### EXTRACT
Anyway, here is the article I alluded to above:

Belief in the Virgin Birth of Jesus Is Not Optional
(Published in The Morning Sun on Saturday, December 29, 2007)  

Greetings in the Name of our Lord and Savior, Jesus Christ!

There is a scene in the recent hit movie, “Talladega Nights: The Legend of Ricky Bobby,” which is very illustrative of the have-Christianity-your way mentality that rules in our day and age.  Ricky Bobby (played by Will Ferrell) is saying grace with his family and directing his prayer to the “8 pound, 6 ounce, newborn Baby Jesus.”  Don’t ask me how he knows that Jesus weighed 8 pounds, six ounces at His birth.  I have been studying theology for many years and have never stumbled across that little nugget of information.  But, that’s not the point.  As he continues his prayer, making several references to the Baby Jesus, his wife becomes irritated and interrupts him, saying, “You know, Jesus did grow up!”  Ricky Bobby replies, “I like the Baby Jesus the best.  When you say grace, you can say it to grown up Jesus or bearded Jesus or whatever Jesus you like.”  Then the other characters sitting around the table get in on the act, stating which version of Jesus they like best – “ninja Jesus, rock-and-roll Jesus, etc.”  After this deep theological conversation runs its course, Ricky Bobby resumes and concludes his prayer to the version of Jesus which is his personal favorite – Baby Jesus. 

While this scene occurs in a comedy and is meant to be funny, it is actually a pretty accurate parody of how Christian theology is done today.  The Bible is no longer confessed to be the inspired and inerrant Word of God by many who claim to be Christian today.  It may have some truth in it which comes from God, but it is also filled with legend and myths made up by men, and it is up to us to decide which parts are fact and which are fictional.  In other words, like the characters in “Talladega Nights,” we get to pick and choose which parts of the Bible we like best, which, of course, means that we get to construct Jesus in our own personal image.

### YOUR TASK
Reproduce everything in the article on the Virgin Birth from "Belief in the" down to "Savior, Jesus Christ!". The records below come from a separate source.

### SUPPLIED MATERIAL
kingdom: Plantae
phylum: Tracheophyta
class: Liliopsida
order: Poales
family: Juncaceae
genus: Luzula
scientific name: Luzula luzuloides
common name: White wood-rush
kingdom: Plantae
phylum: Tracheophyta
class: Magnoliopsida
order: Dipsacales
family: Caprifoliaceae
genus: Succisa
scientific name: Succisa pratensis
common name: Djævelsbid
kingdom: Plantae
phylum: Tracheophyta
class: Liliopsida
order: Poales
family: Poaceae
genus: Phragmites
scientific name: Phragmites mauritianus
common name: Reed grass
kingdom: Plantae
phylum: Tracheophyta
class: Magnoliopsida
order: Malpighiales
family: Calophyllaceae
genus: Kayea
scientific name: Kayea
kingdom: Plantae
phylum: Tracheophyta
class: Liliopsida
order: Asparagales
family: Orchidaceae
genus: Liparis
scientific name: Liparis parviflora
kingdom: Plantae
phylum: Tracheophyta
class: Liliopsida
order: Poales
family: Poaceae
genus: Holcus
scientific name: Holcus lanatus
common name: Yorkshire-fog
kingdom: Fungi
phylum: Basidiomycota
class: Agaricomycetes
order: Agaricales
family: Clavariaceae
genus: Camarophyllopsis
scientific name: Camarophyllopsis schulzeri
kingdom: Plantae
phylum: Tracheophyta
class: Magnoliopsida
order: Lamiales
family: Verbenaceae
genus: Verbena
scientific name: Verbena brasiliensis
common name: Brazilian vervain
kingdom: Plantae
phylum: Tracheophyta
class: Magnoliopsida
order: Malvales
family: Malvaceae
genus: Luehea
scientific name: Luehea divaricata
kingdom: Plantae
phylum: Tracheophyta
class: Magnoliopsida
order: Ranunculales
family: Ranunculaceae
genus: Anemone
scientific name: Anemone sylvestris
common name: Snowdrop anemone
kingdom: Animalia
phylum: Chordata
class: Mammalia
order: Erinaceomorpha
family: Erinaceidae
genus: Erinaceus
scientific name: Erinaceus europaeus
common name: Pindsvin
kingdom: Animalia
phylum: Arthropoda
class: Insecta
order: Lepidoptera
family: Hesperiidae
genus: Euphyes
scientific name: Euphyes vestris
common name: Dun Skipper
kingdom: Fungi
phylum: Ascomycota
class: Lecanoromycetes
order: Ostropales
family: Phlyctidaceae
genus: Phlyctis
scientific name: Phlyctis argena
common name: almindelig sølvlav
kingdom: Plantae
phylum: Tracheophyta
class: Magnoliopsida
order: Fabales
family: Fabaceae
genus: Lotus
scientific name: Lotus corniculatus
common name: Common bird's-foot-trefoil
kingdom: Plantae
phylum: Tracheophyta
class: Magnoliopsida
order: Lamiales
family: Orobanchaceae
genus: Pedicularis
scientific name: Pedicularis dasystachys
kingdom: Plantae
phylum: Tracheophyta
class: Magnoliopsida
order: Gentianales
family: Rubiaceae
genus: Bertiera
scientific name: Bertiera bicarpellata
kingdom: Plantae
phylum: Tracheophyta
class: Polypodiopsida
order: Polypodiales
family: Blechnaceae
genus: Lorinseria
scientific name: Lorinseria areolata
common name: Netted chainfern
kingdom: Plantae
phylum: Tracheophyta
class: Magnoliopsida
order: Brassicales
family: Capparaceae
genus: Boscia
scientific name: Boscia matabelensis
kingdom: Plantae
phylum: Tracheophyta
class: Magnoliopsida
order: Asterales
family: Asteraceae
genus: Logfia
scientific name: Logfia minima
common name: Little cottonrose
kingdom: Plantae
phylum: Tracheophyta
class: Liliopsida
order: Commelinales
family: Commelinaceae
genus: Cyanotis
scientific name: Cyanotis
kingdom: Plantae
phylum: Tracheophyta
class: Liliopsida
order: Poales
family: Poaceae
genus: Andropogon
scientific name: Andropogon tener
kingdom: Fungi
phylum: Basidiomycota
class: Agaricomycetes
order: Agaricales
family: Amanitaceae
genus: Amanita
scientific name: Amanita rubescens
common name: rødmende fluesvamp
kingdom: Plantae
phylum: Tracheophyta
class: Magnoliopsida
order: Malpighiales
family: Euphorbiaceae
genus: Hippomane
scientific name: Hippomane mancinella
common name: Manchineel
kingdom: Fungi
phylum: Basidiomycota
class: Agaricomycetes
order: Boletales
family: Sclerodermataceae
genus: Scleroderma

### THE SOLUTION
Belief in the Virgin Birth of Jesus Is Not Optional
(Published in The Morning Sun on Saturday, December 29, 2007)  

Greetings in the Name of our Lord and Savior, Jesus Christ!